Two Arithmetic Tricks for Working with Percentage Changes

For manipulating many relationships in economics, there is an arithmetic trick that is useful to know: The percentage changes of a product of two variables is approximately the sum of the percentage changes in each of the variables.

To see how this trick works, consider an example. Let P denote the GDP deflator and Y denote real GDP. Nominal GDP is P × Y. The trick states that

Percentage Change in (P × Y) approx. = (Percentage Change in P)
+ (Percentage Change in Y).
For instance, suppose that in one year, real GDP is 100 and the GDP deflator is 2; the next year, real GDP is 103 and the GDP deflator is 2.1. We can calculate that real GDP rose by 3 percent and that the GDP deflator rose by 5 percent. Nominal GDP rose from 200 the first year to 216.3 the second year, an increase of 8.15 percent. Notice that the growth in nominal GDP (8.15 percent) is approximately the sum of the growth in the GDP deflator (5 percent) and the growth in real GDP (3 percent).

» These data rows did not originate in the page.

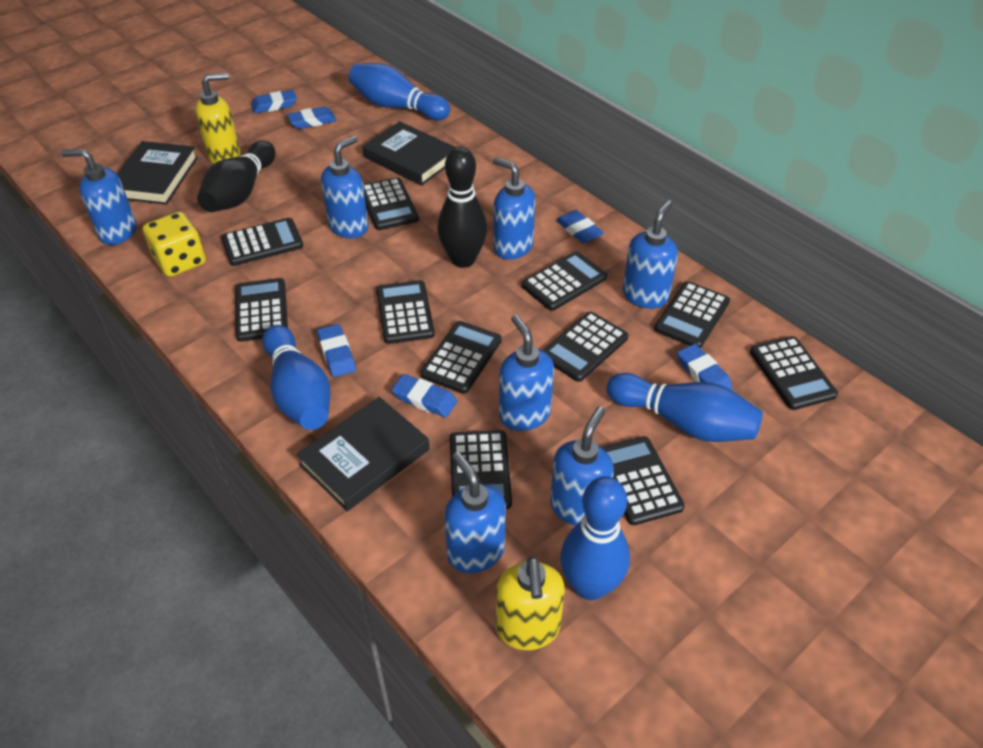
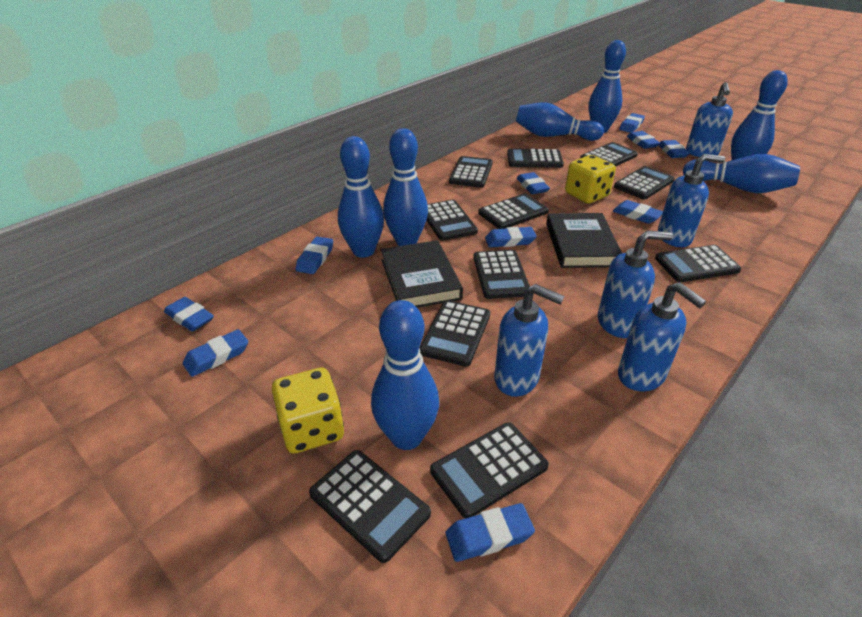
black book: 3 -> 2
black bowling pin: 2 -> 0
blue bowling pin: 4 -> 7
blue eraser: 6 -> 10
blue soap dispenser: 7 -> 5
yellow dice: 1 -> 2
yellow soap dispenser: 2 -> 0

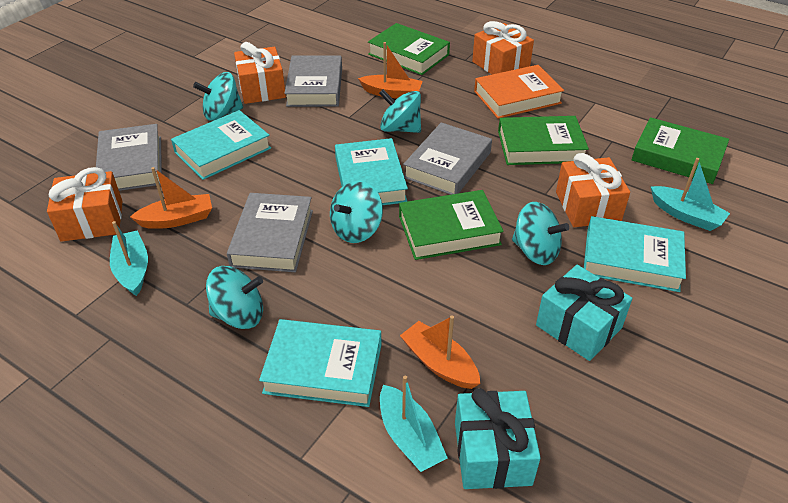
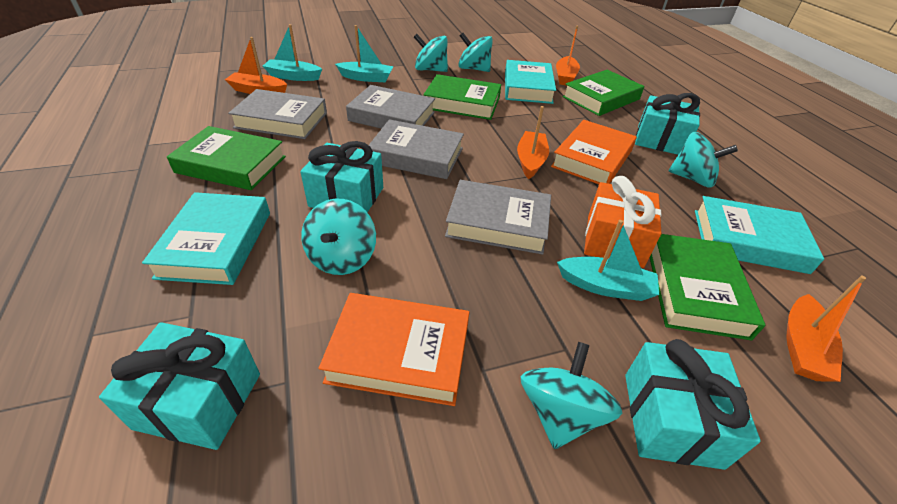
orange boat: 3 -> 4
orange book: 1 -> 2
orange gift: 4 -> 1
turquoise book: 4 -> 3
turquoise gift: 2 -> 4

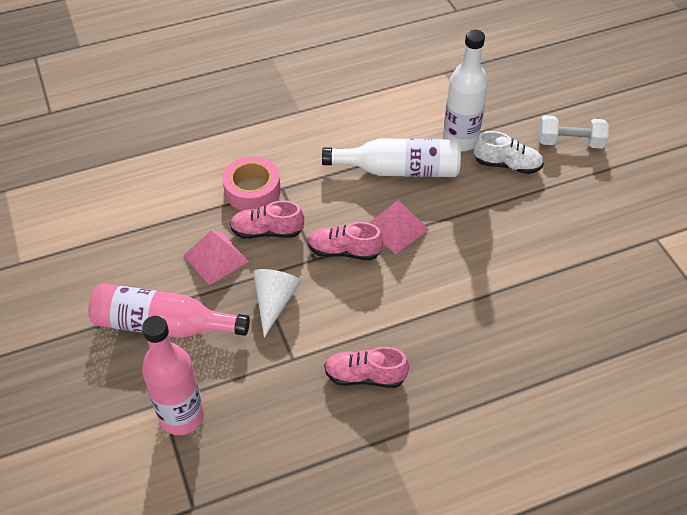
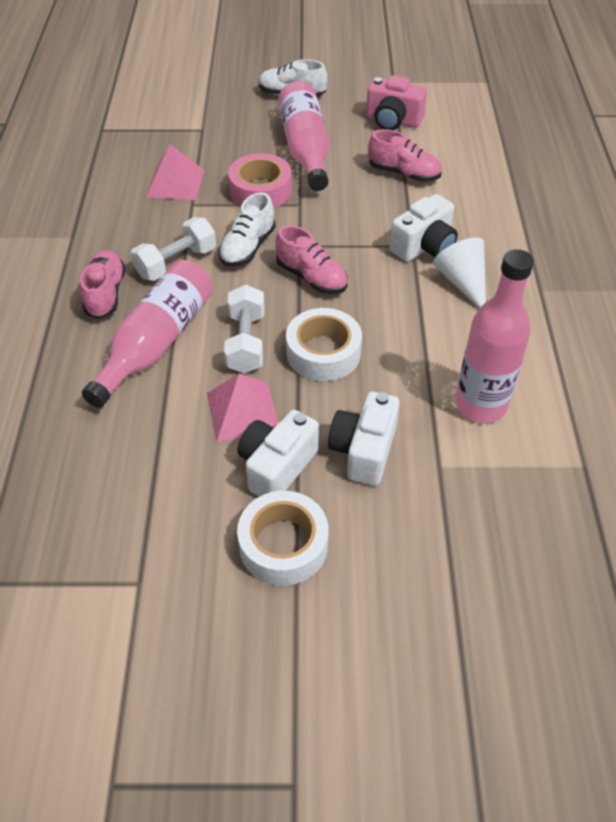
pink bottle: 2 -> 3
pink camera: 0 -> 1
white bottle: 2 -> 0
white camera: 0 -> 3
white dumbbell: 1 -> 2
white shoe: 1 -> 2
white tape: 0 -> 2

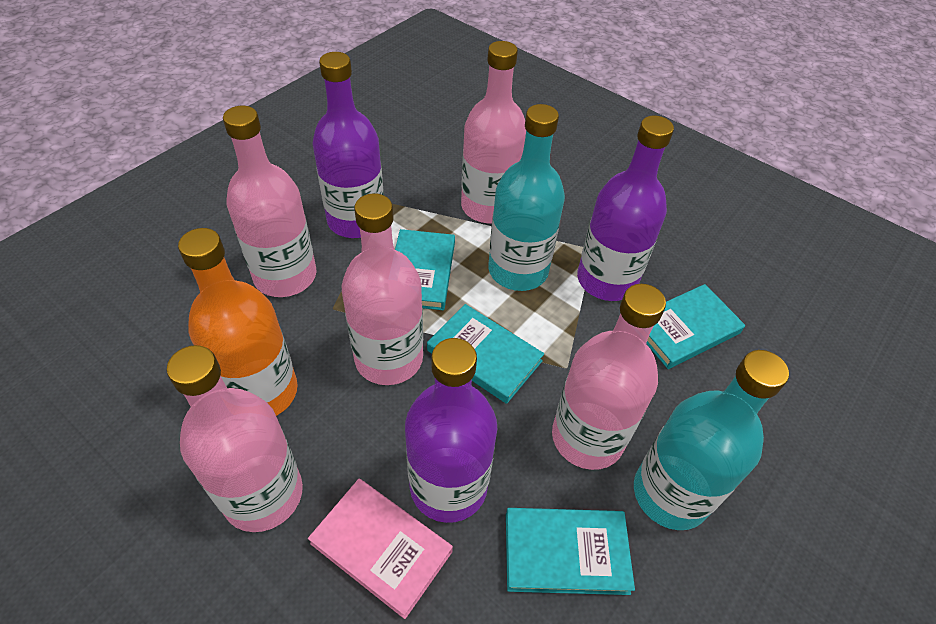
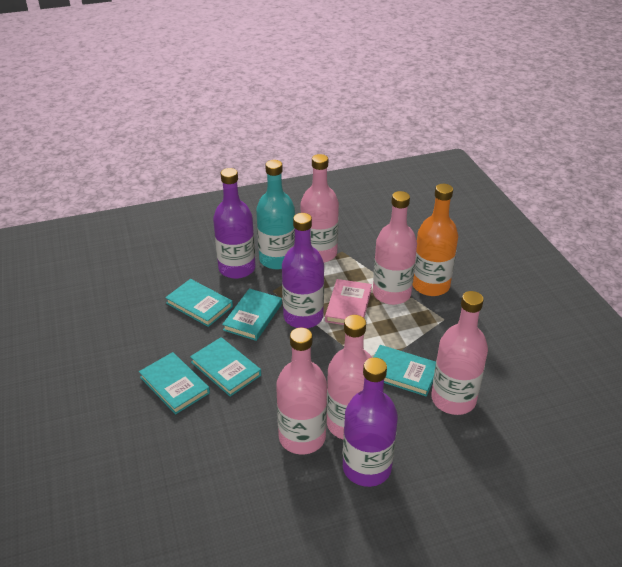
turquoise book: 4 -> 5
turquoise bottle: 2 -> 1

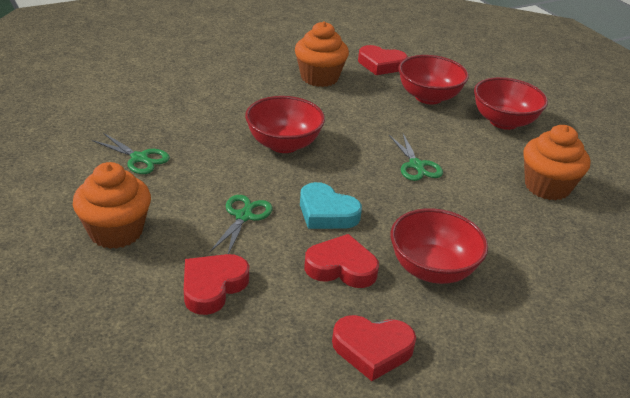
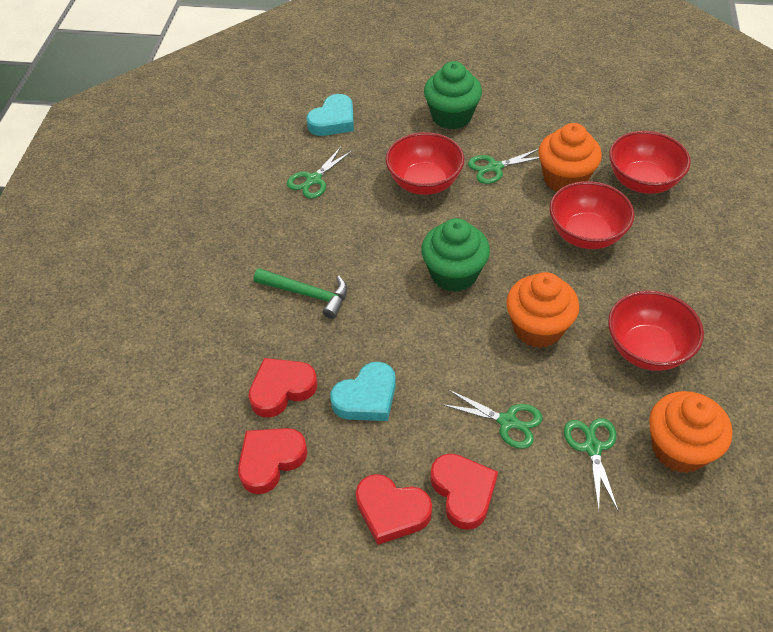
green cupcake: 0 -> 2
green hammer: 0 -> 1
green scissors: 3 -> 4
turquoise heart: 1 -> 2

A second arithmetic trick follows as a corollary to the first: The percentage change of a ratio is approximately the percentage change in the numerator minus the percentage change in the denominator. Again, consider an example. Let Y denote GDP and L denote the population, so that Y/L is GDP per person. The second trick states

Percentage Change in (Y/L) approx. = (Percentage Change in Y)
– (Percentage Change in L).
For instance, suppose that in the first year, Y is 100,000 and L is 100, so Y/L is 1,000; in the second year, Y is 110,000 and L is 103, so Y/L is 1,068. Notice that the growth in GDP per person (6.8 percent) is approximately the growth in income (10 percent) minus the growth in population (3 percent).